The daily grind of Canada’s immigration system, which imprisons tens of thousands without charge and notches up deportations in equally shocking numbers, reminds us of how the slander of “terrorist,” “security risk,” or “inadmissible” creates exiles who become unpeople to whom anything can be done in the name of national security. If they are of Iranian descent, the TD Bank will close their accounts without notice. If they were born in certain designated countries and come to Canada as asylum seekers, they will be denied health care and an appeal of any negative decision. If they face torture, Ottawa will claim that exceptional circumstances require that electrical charges be placed on their testicles. Even the protection of citizenship can be revoked under new legislation.
Impunity pervades government departments subject to numerous torture-related lawsuits. Benamar Benatta, Abdullah Almalki, Ahmad El-Maati, Muayyed Nureddin and Abousfian Abdelrazik, all tortured with Canadian complicity, continue seeking apologies, compensation, and the clearing of their names in protracted court proceedings designed to wear down their spirit. Even for those cleared, there is no ability to move on.
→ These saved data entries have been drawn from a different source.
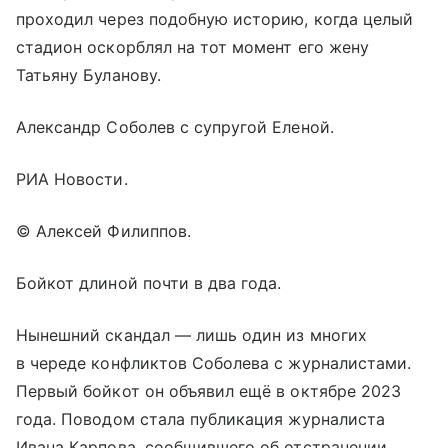
проходил через подобную историю, когда целый
стадион оскорблял на тот момент его жену
Татьяну Буланову.
Александр Соболев с супругой Еленой.
РИА Новости.
© Алексей Филиппов.
Бойкот длиной почти в два года.
Нынешний скандал — лишь один из многих
в череде конфликтов Соболева с журналистами.
Первый бойкот он объявил ещё в октябре 2023
года. Поводом стала публикация журналиста
Ивана Карпова, сообщившего об отстранении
Maher Arar received an apology and monetary compensation for Canadian complicity in his torture but he cannot travel to the U.S. to receive a human rights award. Hassan Almrei, who after almost ten years in solitary confinement was cleared by a Federal Court judge in his secret trial case, now faces inadmissibility proceedings based on the same allegations that have been judicially declared “unreasonable.” Adil Charkaoui, whose security certificate was withdrawn, continues to face smears against his good name, leaked to the media by intelligence agencies.
As in Kafka’s The Trial, even an acquittal brings no measure of relief. And so the long, hard work of walking in solidarity with targeted individuals and communities is needed now more than ever. A key part of that work is refusing to buy into the fear that isolates and marginalizes those in the government’s crosshairs.
Matthew Behrens is a freelance writer and social justice advocate who coordinates the Homes not Bombs non-violent direct action network. He has worked closely with the targets of Canadian and U.S. "national security" profiling for many years.